Can Generative AI Solve Your In-Context Learning Problem? A Martingale Perspective
Andrew Jesson, Nicolas Beltran-Velez, David Blei
TL;DR
This paper reframes in-context learning with conditional generative models as a Bayesian model-criticism problem, introducing the generative predictive $p$-value to evaluate when a CGM reliably solves an ICL task. By linking martingale predictive $p$-values to posterior predictive checks via Doob's theorem, the authors provide a practical procedure that uses dataset completions sampled from the CGM to assess model suitability without explicit latent explanations.
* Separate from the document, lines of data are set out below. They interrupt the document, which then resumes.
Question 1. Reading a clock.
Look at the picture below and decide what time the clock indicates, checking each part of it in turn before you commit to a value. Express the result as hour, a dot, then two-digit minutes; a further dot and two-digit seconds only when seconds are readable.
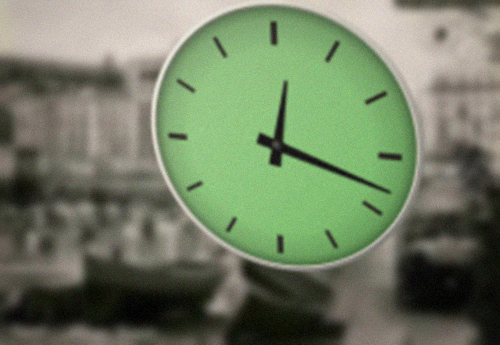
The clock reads 12.18
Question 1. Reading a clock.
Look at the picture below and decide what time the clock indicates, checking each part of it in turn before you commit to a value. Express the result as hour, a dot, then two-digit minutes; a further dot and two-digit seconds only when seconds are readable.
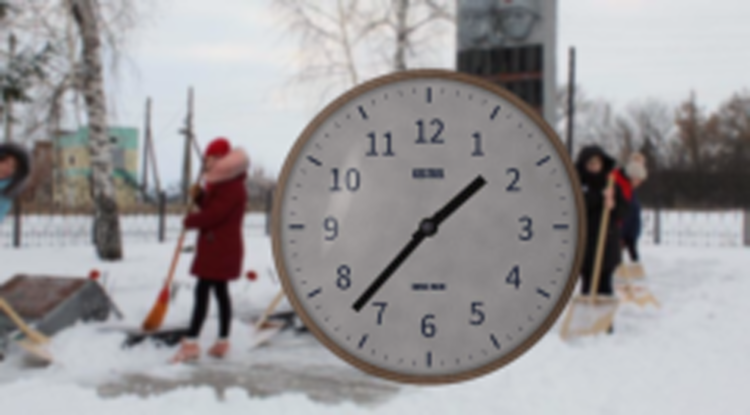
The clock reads 1.37
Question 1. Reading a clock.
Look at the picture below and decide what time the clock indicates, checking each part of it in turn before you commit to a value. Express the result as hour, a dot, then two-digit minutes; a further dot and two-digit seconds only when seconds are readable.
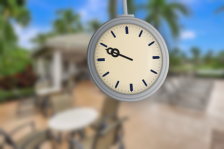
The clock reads 9.49
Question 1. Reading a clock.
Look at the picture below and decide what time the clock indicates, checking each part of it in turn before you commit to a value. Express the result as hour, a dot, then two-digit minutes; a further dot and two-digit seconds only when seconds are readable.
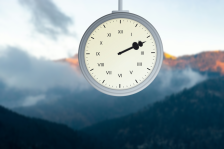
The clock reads 2.11
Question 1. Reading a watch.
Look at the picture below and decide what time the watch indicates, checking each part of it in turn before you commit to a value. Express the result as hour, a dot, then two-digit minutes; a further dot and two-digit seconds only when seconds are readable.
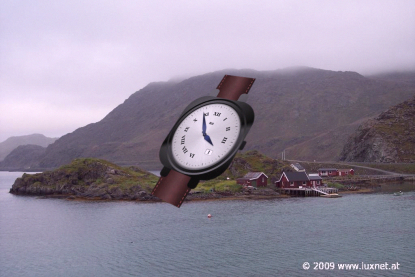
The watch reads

Empirically, the method accurately predicts model capability across tabular, natural-language, and imaging tasks, and the interplay between NLML and NLL discrepancies reveals data sufficiency and informs computational trade-offs. The approach offers a principled, scalable framework for risk-aware deployment and potential model-selection extensions in generative AI systems.
Abstract
This work is about estimating when a conditional generative model (CGM) can solve an in-context learning (ICL) problem. An in-context learning (ICL) problem comprises a CGM, a dataset, and a prediction task. The CGM could be a multi-modal foundation model; the dataset, a collection of patient histories, test results, and recorded diagnoses; and the prediction task to communicate a diagnosis to a new patient. A Bayesian interpretation of ICL assumes that the CGM computes a posterior predictive distribution over an unknown Bayesian model defining a joint distribution over latent explanations and observable data. From this perspective, Bayesian model criticism is a reasonable approach to assess the suitability of a given CGM for an ICL problem. However, such approaches -- like posterior predictive checks (PPCs) -- often assume that we can sample from the likelihood and posterior defined by the Bayesian model, which are not explicitly given for contemporary CGMs. To address this, we show when ancestral sampling from the predictive distribution of a CGM is equivalent to sampling datasets from the posterior predictive of the assumed Bayesian model. Then we develop the generative predictive $p$-value, which enables PPCs and their cousins for contemporary CGMs. The generative predictive $p$-value can then be used in a statistical decision procedure to determine when the model is appropriate for an ICL problem. Our method only requires generating queries and responses from a CGM and evaluating its response log probability. We empirically evaluate our method on synthetic tabular, imaging, and natural language ICL tasks using large language models.